Die Frage bleibt, wel­che Motive den Ver­su­chen, ganze Lehr­sys­teme als geis­ti­ges Eigen­tum zu schüt­zen, zu Grunde lie­gen. Oft­mals wird Qua­li­täts­si­che­rung als Begrün­dung ange­ge­ben – so soll nach Mög­lich­keit die Rein­heit der Lehre erhal­ten blei­ben. Natür­lich ist das ein nach­voll­zieh­ba­rer Aspekt gerade in Zei­ten von vie­ler­orts ange­bo­te­nen Fast-Food-Ausbildungen. Mei­ner Erfah­rung nach wird die­ser Grund aller­dings oft vor­ge­scho­ben und ver­deckt andere Motive, die eher wirt­schaft­li­cher Natur sind oder auf Kon­troll­zwän­gen basieren.

 
Money, Money, Money
Sicher ver­wun­dert es, wenn sich man­che Men­schen nach nur einem Semin­ar­be­such als „Mas­ter Teacher“ der Metho­den, die sie gerade erst erlernt haben, bezeich­nen. Ich habe das selbst im Rah­men mei­ner Tätig­keit als Leh­re­rin für zen­bud­dhis­ti­sche Yoga-Techniken einige Male erlebt. Den­noch bin ich der Auf­fas­sung, dass die Lösung die­ser Pro­ble­ma­tik nicht im Anmel­den von Mar­ken und in Lizenz­ver­trä­gen zu fin­den ist. Die beste Mög­lich­keit, Qua­li­tät zu wah­ren, liegt darin, fun­dier­ten Unter­richt und in Folge anspruchs­volle Leh­rer­aus­bil­dun­gen anzu­bie­ten. Die Tätig­keit der Schü­ler nach ein­mal erfolg­ter Zer­ti­fi­zie­rung voll­stän­dig kon­trol­lie­ren zu wol­len, halte ich für ein Zei­chen von man­geln­dem Ver­trauen in den natür­li­chen Fluss der Dinge oder schlicht für Geld­gier, denn mit Lizen­zen gehen oft auch Lizenz­ge­büh­ren ein­her. Nichts spricht dage­gen, mit einer Tätig­keit im ganz­heit­li­chen Bereich Geld zu ver­die­nen, denn wir alle müs­sen leben und sind zu einem hohen Grad an das exis­tie­rende Geld­sys­tem gebun­den. Eine gewisse Form von Ener­gie­aus­gleich sollte daher selbst­ver­ständ­lich sein.

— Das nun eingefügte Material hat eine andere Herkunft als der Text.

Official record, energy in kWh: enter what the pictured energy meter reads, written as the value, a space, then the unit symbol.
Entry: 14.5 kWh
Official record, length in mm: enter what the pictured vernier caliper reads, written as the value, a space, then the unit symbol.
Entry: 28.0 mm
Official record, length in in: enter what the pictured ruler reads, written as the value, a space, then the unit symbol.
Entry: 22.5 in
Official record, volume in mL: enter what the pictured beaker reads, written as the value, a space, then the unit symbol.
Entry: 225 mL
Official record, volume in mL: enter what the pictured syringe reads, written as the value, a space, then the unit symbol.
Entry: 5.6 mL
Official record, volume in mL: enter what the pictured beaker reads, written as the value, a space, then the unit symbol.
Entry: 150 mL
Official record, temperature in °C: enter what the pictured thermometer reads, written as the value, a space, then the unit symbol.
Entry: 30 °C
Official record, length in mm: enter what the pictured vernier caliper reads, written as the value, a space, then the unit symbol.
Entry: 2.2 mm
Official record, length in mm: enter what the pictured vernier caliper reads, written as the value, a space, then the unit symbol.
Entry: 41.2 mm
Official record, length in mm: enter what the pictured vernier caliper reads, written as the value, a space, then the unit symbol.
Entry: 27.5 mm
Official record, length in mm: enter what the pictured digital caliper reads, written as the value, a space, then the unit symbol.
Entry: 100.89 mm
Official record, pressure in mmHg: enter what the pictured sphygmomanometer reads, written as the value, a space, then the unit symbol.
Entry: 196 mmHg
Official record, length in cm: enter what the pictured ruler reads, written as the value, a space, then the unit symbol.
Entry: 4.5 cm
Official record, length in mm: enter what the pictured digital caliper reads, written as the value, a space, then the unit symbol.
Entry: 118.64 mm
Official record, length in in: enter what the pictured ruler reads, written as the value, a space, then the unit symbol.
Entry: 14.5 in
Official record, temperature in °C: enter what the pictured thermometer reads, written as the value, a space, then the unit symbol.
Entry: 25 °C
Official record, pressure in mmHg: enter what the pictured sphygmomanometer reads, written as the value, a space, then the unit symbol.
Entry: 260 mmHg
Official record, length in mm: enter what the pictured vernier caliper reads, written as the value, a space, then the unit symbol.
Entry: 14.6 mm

Aber Fran­chi­sing geht mei­nes Erach­tens weit über das Ziel hin­aus und führt die ver­mit­tel­ten Lehr­in­halte in vie­len Fäl­len ad absur­dum. Daher bleibt zu hof­fen, dass nach Aus­schla­gen des Pen­dels die Ten­denz zum Mar­ken­wild­wuchs wie­der rück­läu­fig wird und Wege gefun­den wer­den, ethisch kor­rek­ter mit dem Geschäfts­as­pekt des Ver­mit­telns spi­ri­tu­el­ler Metho­den und Tech­ni­ken umzugehen.

Jeg­li­ches Wis­sen, das umfas­sende Gül­tig­keit besitzt, ent­stammt nicht den Sphä­ren des Egos ein­zel­ner Per­so­nen, auch wenn es viel­leicht von die­sen als Inspi­ra­tion emp­fan­gen und gemäß ihrer Talente inter­pre­tiert wurde. Die Quelle die­ser Inspi­ra­tion exis­tiert zeit­los und unab­hän­gig von Begrif­fen wie „mein“ und „dein“. Ihre Schätze ste­hen poten­zi­ell allen zur Ver­fü­gung und sind ein Geschenk an die ganze Menschheit.